By “polyelectrolyte reactive with polyvalent ions”, one understands, within the meaning of the present invention, a polyelectrolyte capable of passing from a liquid state in an aqueous solution to a gelled state under the effect of a contact with a gelling solution containing multivalent ions such as ions of an alkaline earth metal chosen for example from calcium ions, barium ions, magnesium ions.

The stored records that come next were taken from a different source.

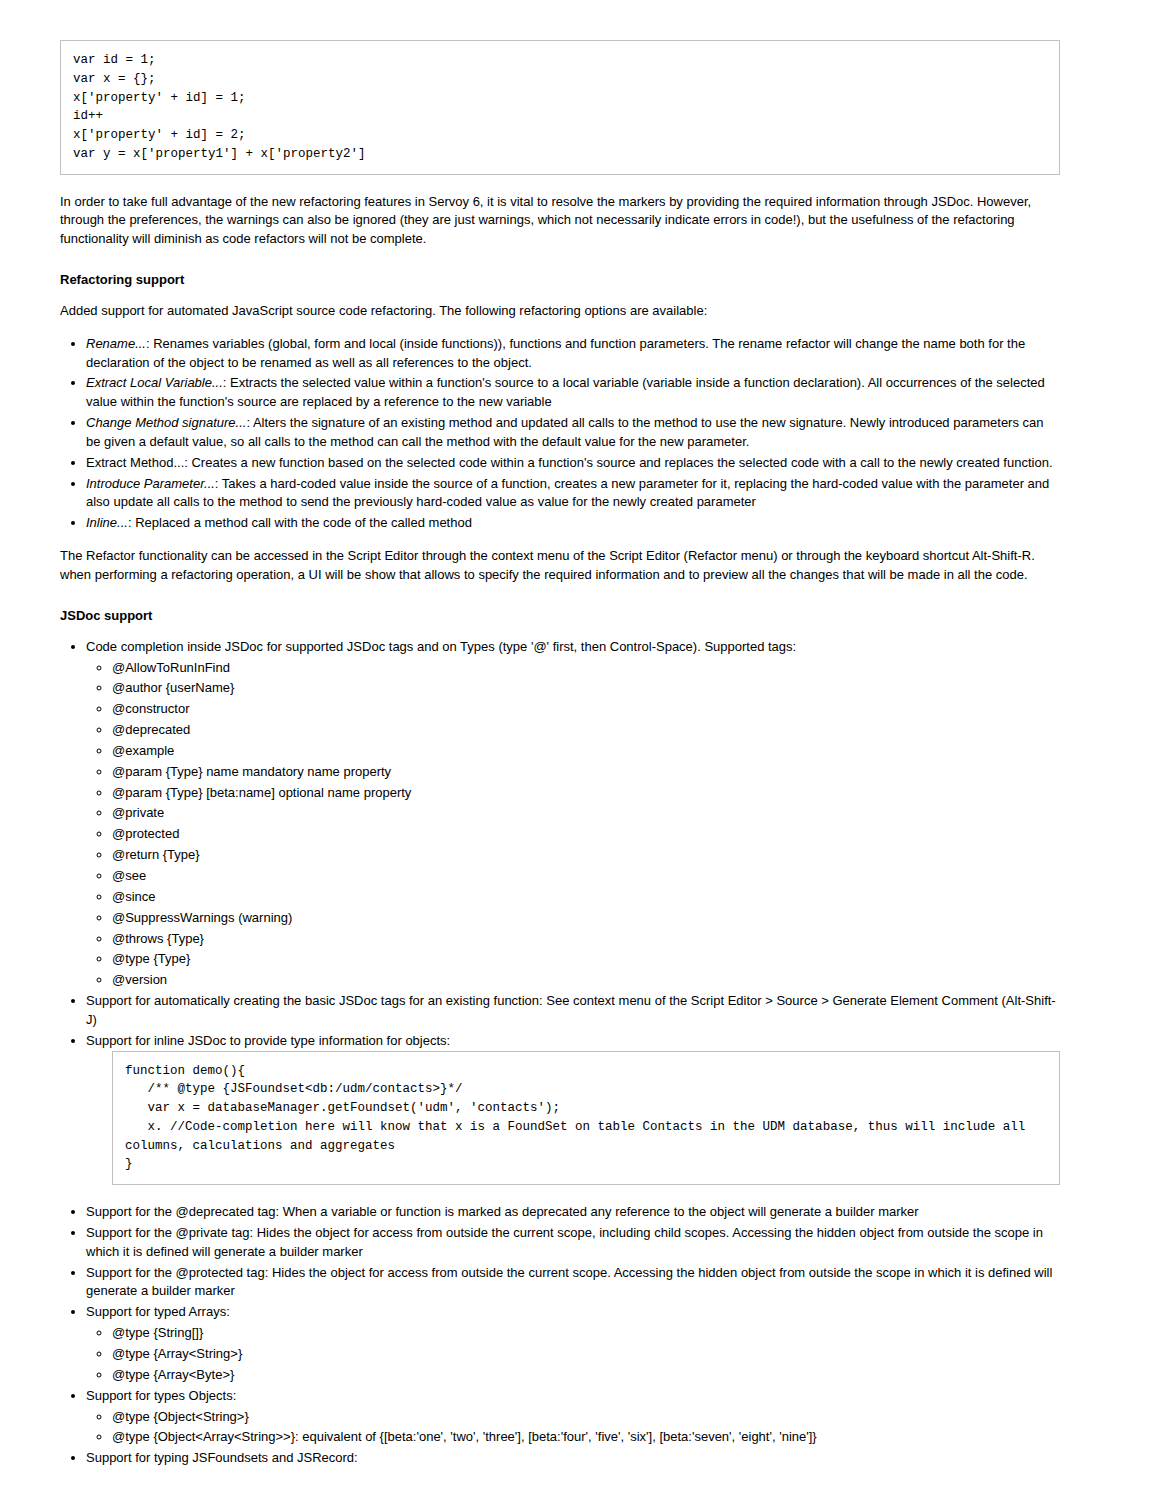var id = 1;
var x = {};
x['property' + id] = 1;
id++
x['property' + id] = 2;
var y = x['property1'] + x['property2']
In order to take full advantage of the new refactoring features in Servoy 6, it is vital to resolve the markers by providing the required information through JSDoc. However, through the preferences, the warnings can also be ignored (they are just warnings, which not necessarily indicate errors in code!), but the usefulness of the refactoring functionality will diminish as code refactors will not be complete.
Refactoring support
Added support for automated JavaScript source code refactoring. The following refactoring options are available:
Rename...: Renames variables (global, form and local (inside functions)), functions and function parameters. The rename refactor will change the name both for the declaration of the object to be renamed as well as all references to the object.
Extract Local Variable...: Extracts the selected value within a function's source to a local variable (variable inside a function declaration). All occurrences of the selected value within the function's source are replaced by a reference to the new variable
Change Method signature...: Alters the signature of an existing method and updated all calls to the method to use the new signature. Newly introduced parameters can be given a default value, so all calls to the method can call the method with the default value for the new parameter.
Extract Method...: Creates a new function based on the selected code within a function's source and replaces the selected code with a call to the newly created function.
Introduce Parameter...: Takes a hard-coded value inside the source of a function, creates a new parameter for it, replacing the hard-coded value with the parameter and also update all calls to the method to send the previously hard-coded value as value for the newly created parameter
Inline...: Replaced a method call with the code of the called method
The Refactor functionality can be accessed in the Script Editor through the context menu of the Script Editor (Refactor menu) or through the keyboard shortcut Alt-Shift-R. when performing a refactoring operation, a UI will be show that allows to specify the required information and to preview all the changes that will be made in all the code.
JSDoc support
Code completion inside JSDoc for supported JSDoc tags and on Types (type '@' first, then Control-Space). Supported tags:
@AllowToRunInFind
@author {userName}
@constructor
@deprecated
@example
@param {Type} name mandatory name property
@param {Type} [beta:name] optional name property
@private
@protected
@return {Type}
@see
@since
@SuppressWarnings (warning)
@throws {Type}
@type {Type}
@version
Support for automatically creating the basic JSDoc tags for an existing function: See context menu of the Script Editor > Source > Generate Element Comment (Alt-Shift-J)
Support for inline JSDoc to provide type information for objects:
function demo(){
   /** @type {JSFoundset<db:/udm/contacts>}*/
   var x = databaseManager.getFoundset('udm', 'contacts');
   x. //Code-completion here will know that x is a FoundSet on table Contacts in the UDM database, thus will include all columns, calculations and aggregates
}
Support for the @deprecated tag: When a variable or function is marked as deprecated any reference to the object will generate a builder marker
Support for the @private tag: Hides the object for access from outside the current scope, including child scopes. Accessing the hidden object from outside the scope in which it is defined will generate a builder marker
Support for the @protected tag: Hides the object for access from outside the current scope. Accessing the hidden object from outside the scope in which it is defined will generate a builder marker
Support for typed Arrays:
@type {String[]}
@type {Array<String>}
@type {Array<Byte>}
Support for types Objects:
@type {Object<String>}
@type {Object<Array<String>>}: equivalent of {[beta:'one', 'two', 'three'], [beta:'four', 'five', 'six'], [beta:'seven', 'eight', 'nine']}
Support for typing JSFoundsets and JSRecord:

In the liquid state, the individual polyelectrolyte chains are substantially free to flow relative to one another. An aqueous solution of 2% by mass of polyelectrolyte then exhibits a purely viscous behavior at the shear gradients characteristic of the shaping process. The viscosity of this zero shear solution is between 50 mPa.s and 10,000 mPa.s advantageously between 3,000 mPa.s and 7,000 mPa.s. This viscosity at the shear gradients characteristic of the flows involved in the manufacture of the capsules is for example measured using a constraint or deformation rheometer imposed on the manufacturing temperature, 25 ° C. for example. For the measurements, a cone-plane geometry with a diameter of 10 to 50 mm is used, and a cone angle of 2 ° maximum.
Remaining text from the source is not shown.